* **Okunacak metin**

++++

Şirket mali tablolarının incelenmesi sonucunda; Şirketin 2020 yılında yüksek miktarda zarar ettiği, ABB’ye yapılan işler karşılığında hakedişlerin zamanında alınamadığı, önceki senelerde tamamlanan işler için geçici kabul ve/veya kesin hakediş evrakları tekâmül ettirilmediği için ABB’den alınacak emanet kesintileri tutarının da tahsil edilemediği, bu sebeple dönem dönem yaşanan nakit sıkıntısı sonrasında vergi ve Sosyal Güvelik Kurumu (SGK) borçlarının zamanında ödenemediği, ödenemeyen borçlar için asıl borcun yanında gecikme zammı gibi fer’i borçların da Şirketi zarara uğrattığı tespit edilmiş, söz konusu hususların Şirketin ticari hayatının sürdürülebilirliği açısından tehlike oluşturduğu görülmüştür.

++++

* **Ham satırlar**
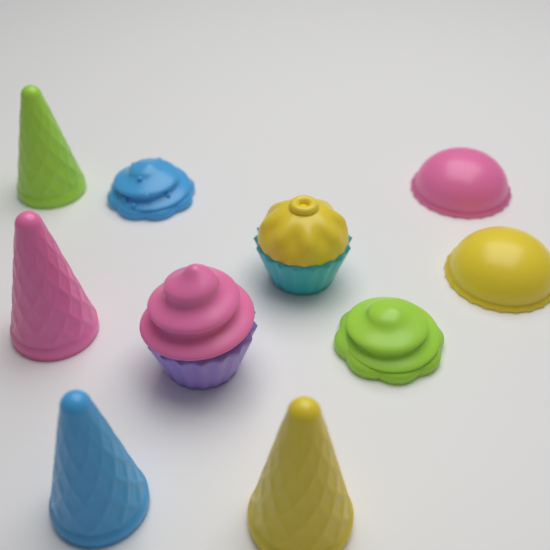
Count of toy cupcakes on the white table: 4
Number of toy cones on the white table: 4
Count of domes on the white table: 2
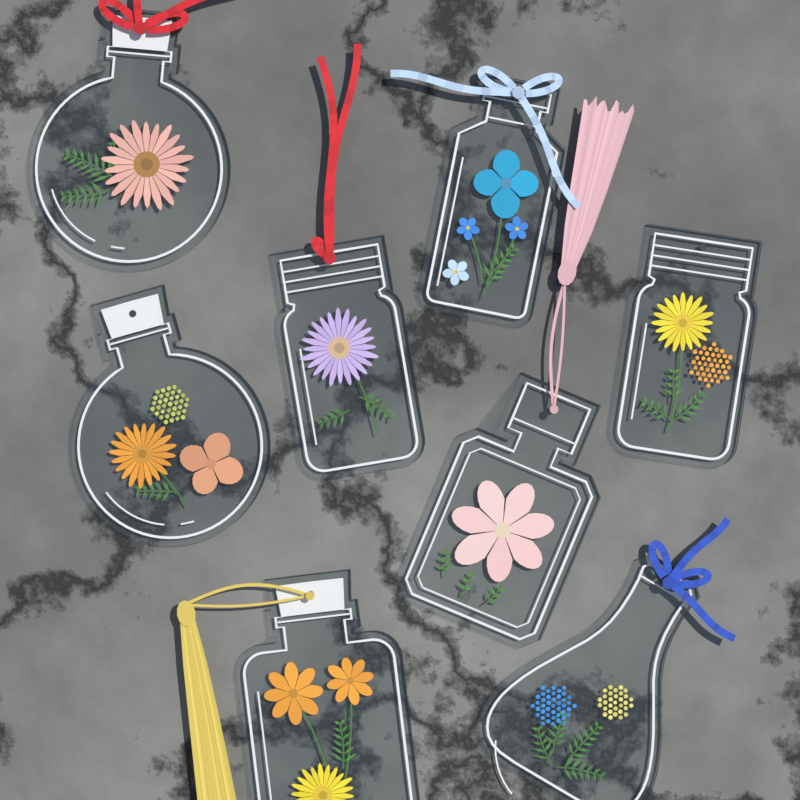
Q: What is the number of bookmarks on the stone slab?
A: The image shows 8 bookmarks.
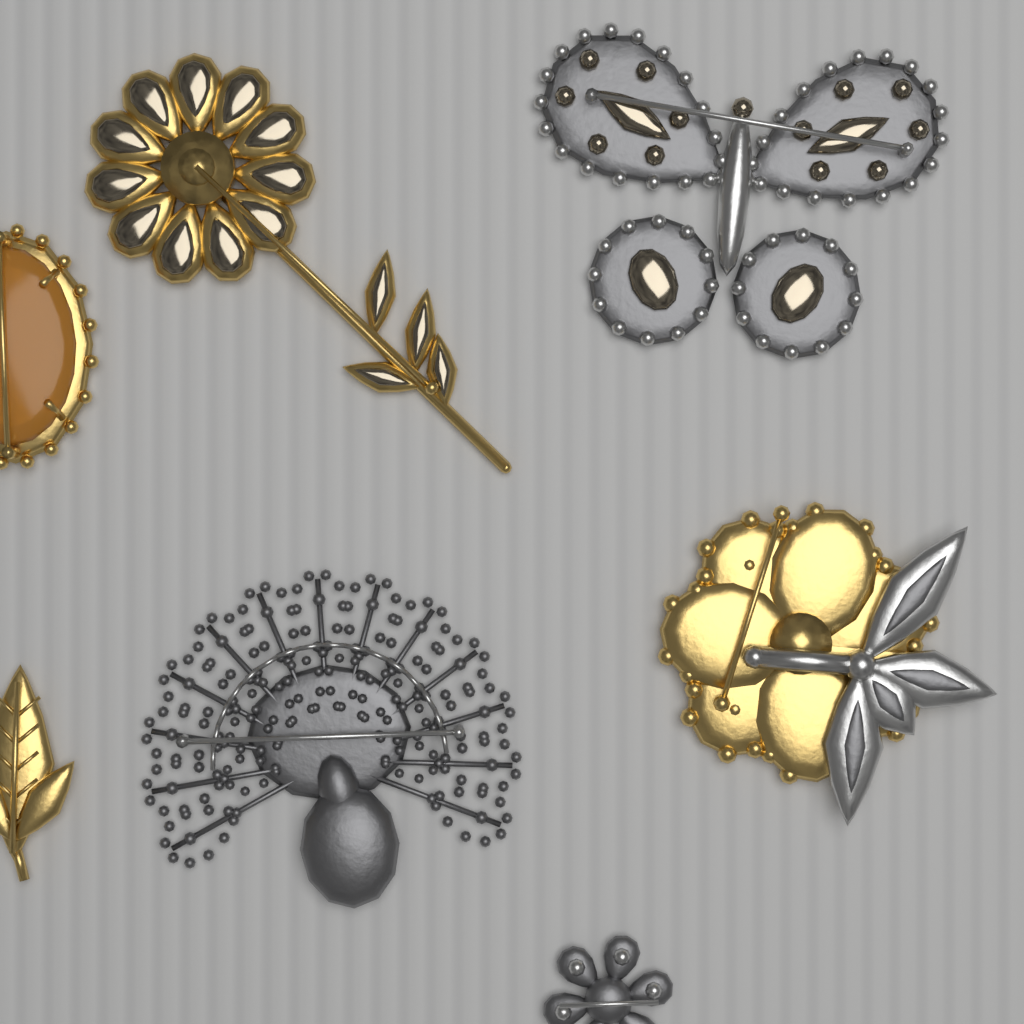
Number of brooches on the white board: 7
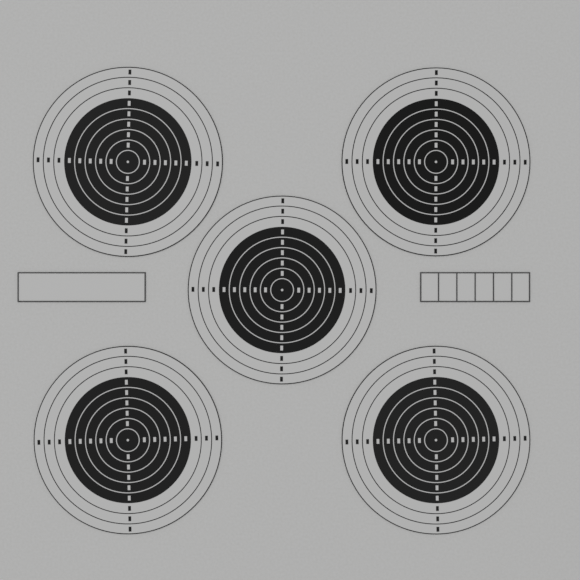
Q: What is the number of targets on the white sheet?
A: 5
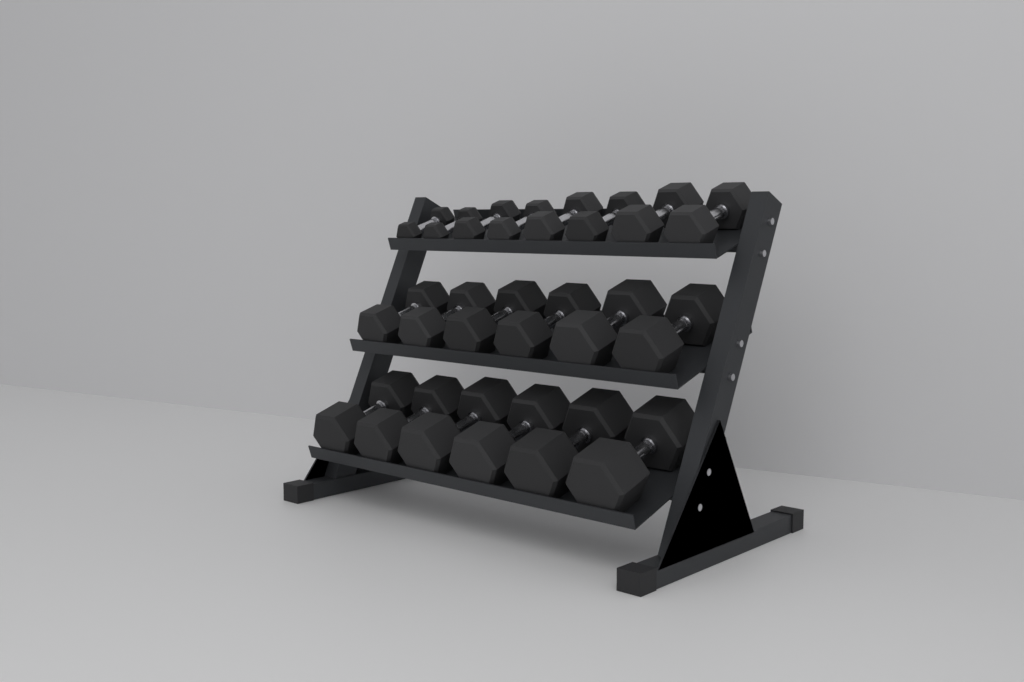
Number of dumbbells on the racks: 20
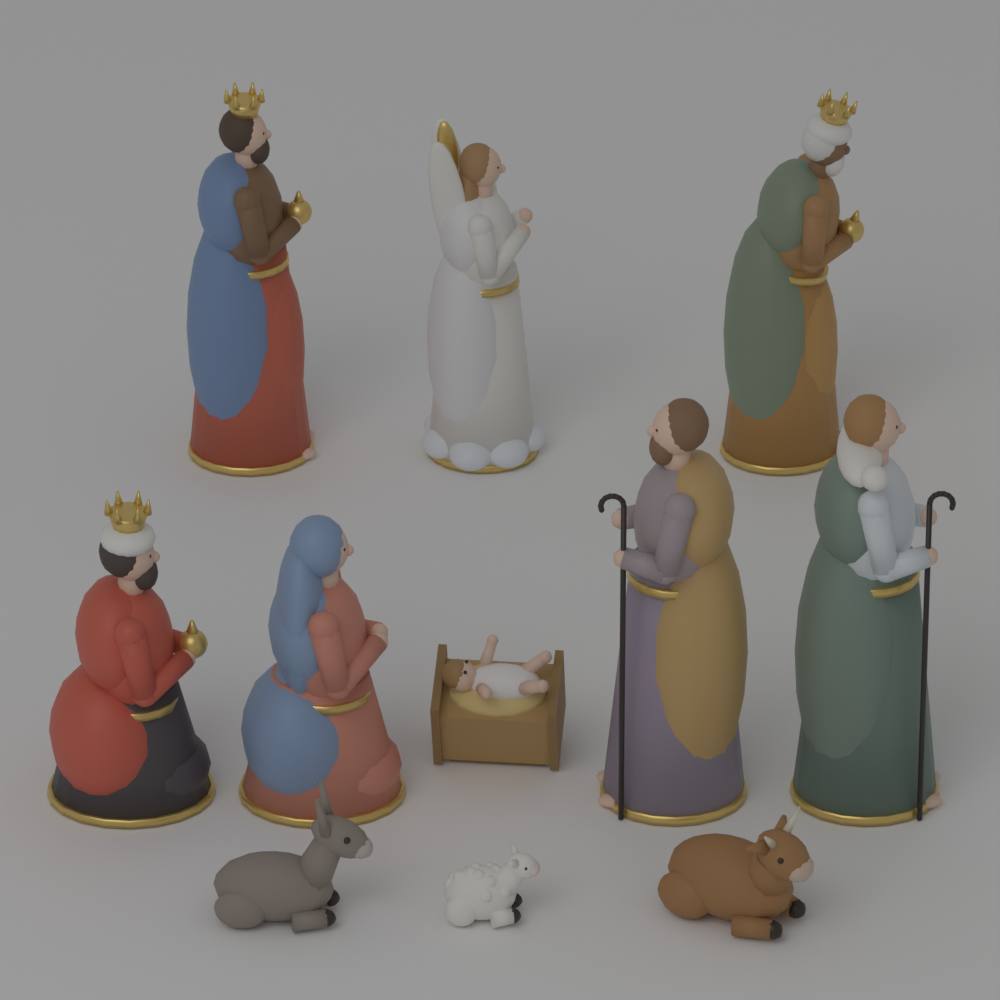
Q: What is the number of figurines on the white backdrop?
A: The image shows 11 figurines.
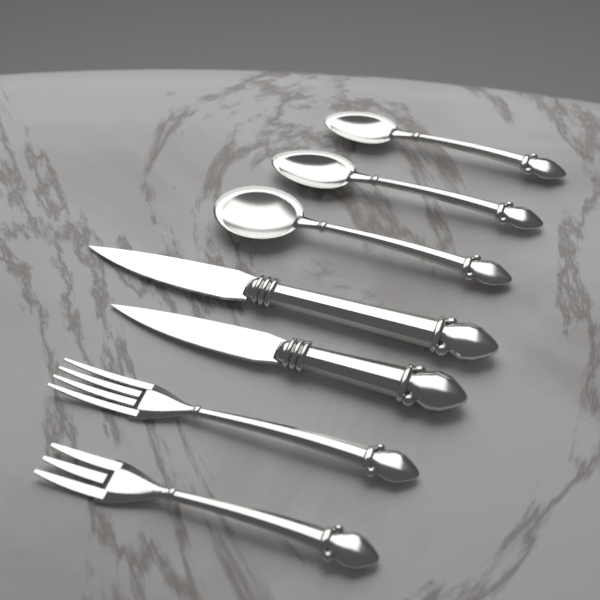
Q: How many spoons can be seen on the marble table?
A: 3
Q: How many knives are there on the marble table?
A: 2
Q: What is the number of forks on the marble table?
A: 2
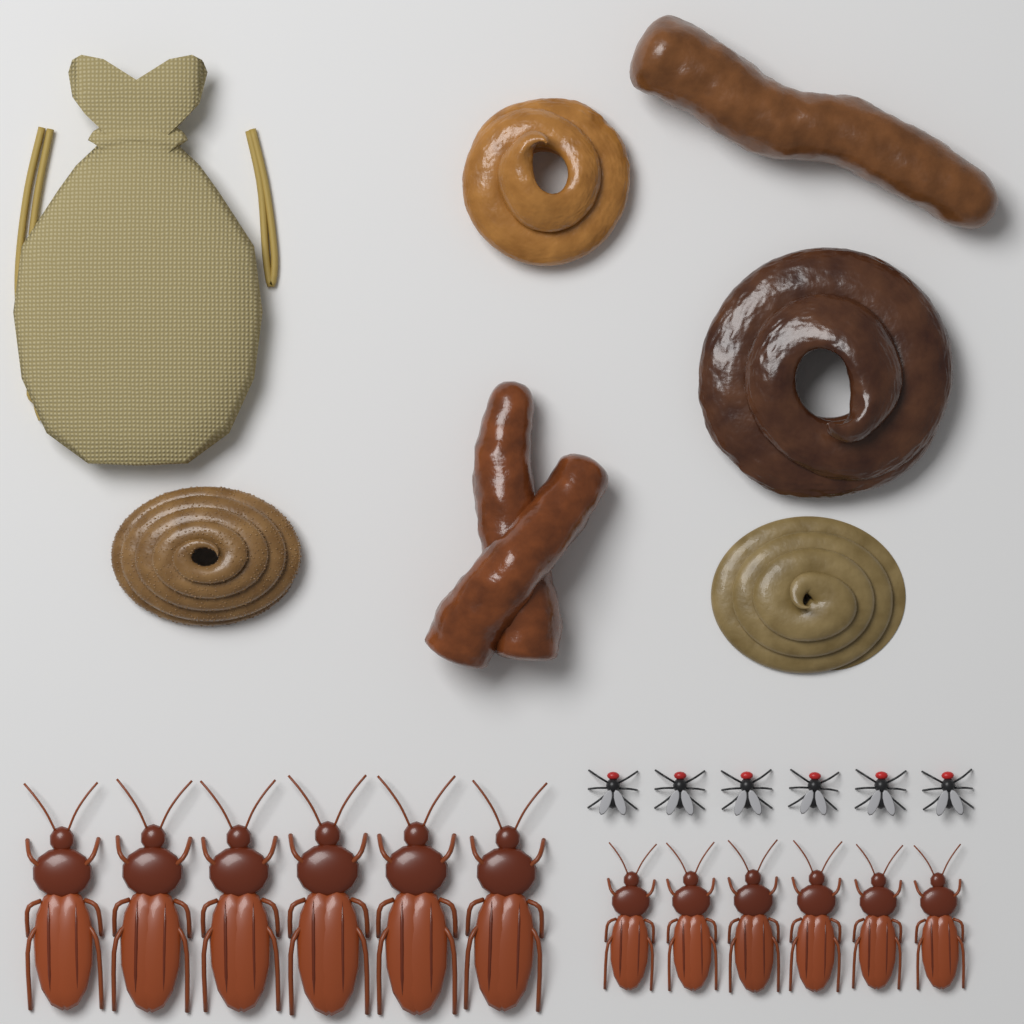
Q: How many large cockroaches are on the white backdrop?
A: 6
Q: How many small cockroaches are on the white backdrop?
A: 6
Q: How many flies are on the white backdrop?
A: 6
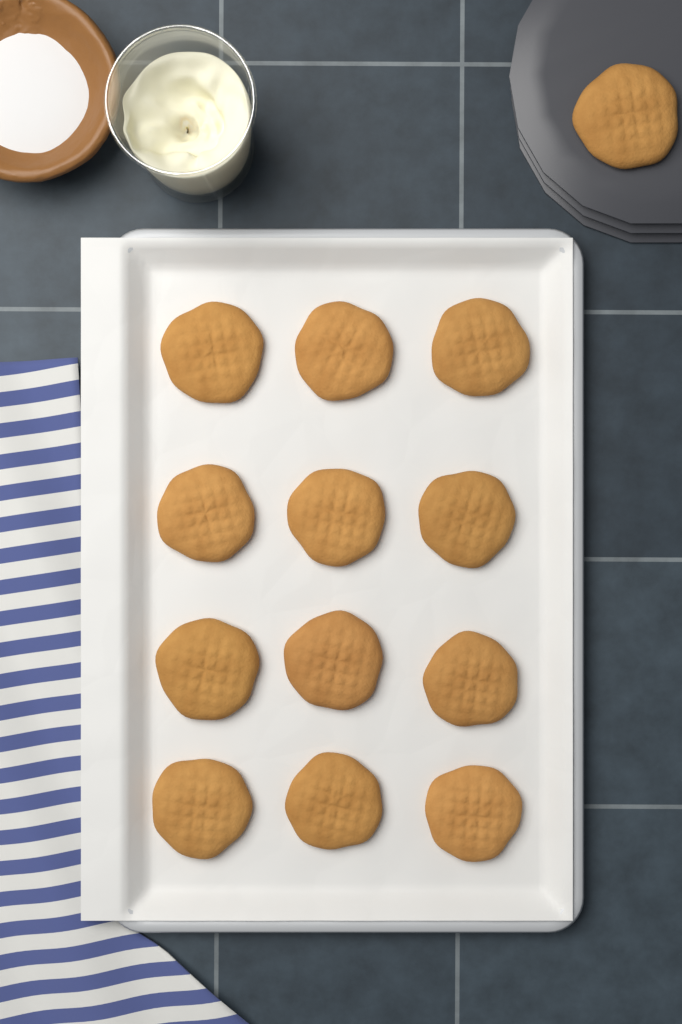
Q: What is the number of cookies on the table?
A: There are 13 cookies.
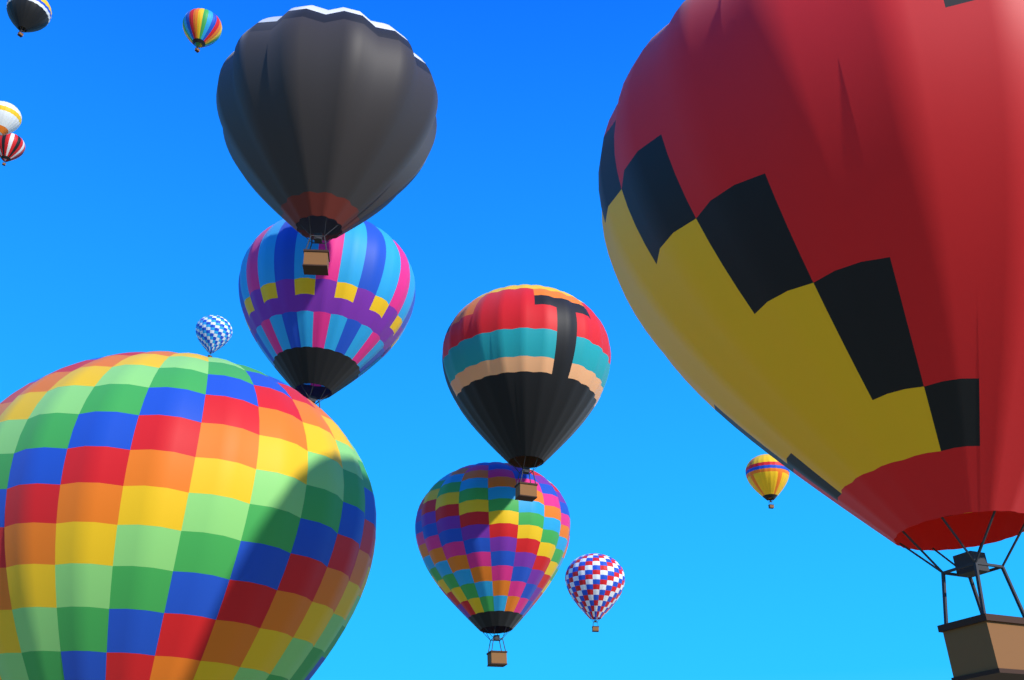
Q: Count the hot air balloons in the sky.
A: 13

++++

* **Görev 1**
Mali tablo incelemesine ilişkin metinde "Şirket mali tablolarının" sözleriyle açılıp "tehlike oluşturduğu görülmüştür." sözleriyle kapanan bölümü birebir kopyalayın.
* **Görev 2**
Mali tablo incelemesine ilişkin metne göre nakit sıkıntısı yüzünden hangi borçlar zamanında ödenememiştir?

* **Son cevap 1**
Şirket mali tablolarının incelenmesi sonucunda; Şirketin 2020 yılında yüksek miktarda zarar ettiği, ABB’ye yapılan işler karşılığında hakedişlerin zamanında alınamadığı, önceki senelerde tamamlanan işler için geçici kabul ve/veya kesin hakediş evrakları tekâmül ettirilmediği için ABB’den alınacak emanet kesintileri tutarının da tahsil edilemediği, bu sebeple dönem dönem yaşanan nakit sıkıntısı sonrasında vergi ve Sosyal Güvelik Kurumu (SGK) borçlarının zamanında ödenemediği, ödenemeyen borçlar için asıl borcun yanında gecikme zammı gibi fer’i borçların da Şirketi zarara uğrattığı tespit edilmiş, söz konusu hususların Şirketin ticari hayatının sürdürülebilirliği açısından tehlike oluşturduğu görülmüştür.

* **Son cevap 2**
Vergi ve SGK borçları.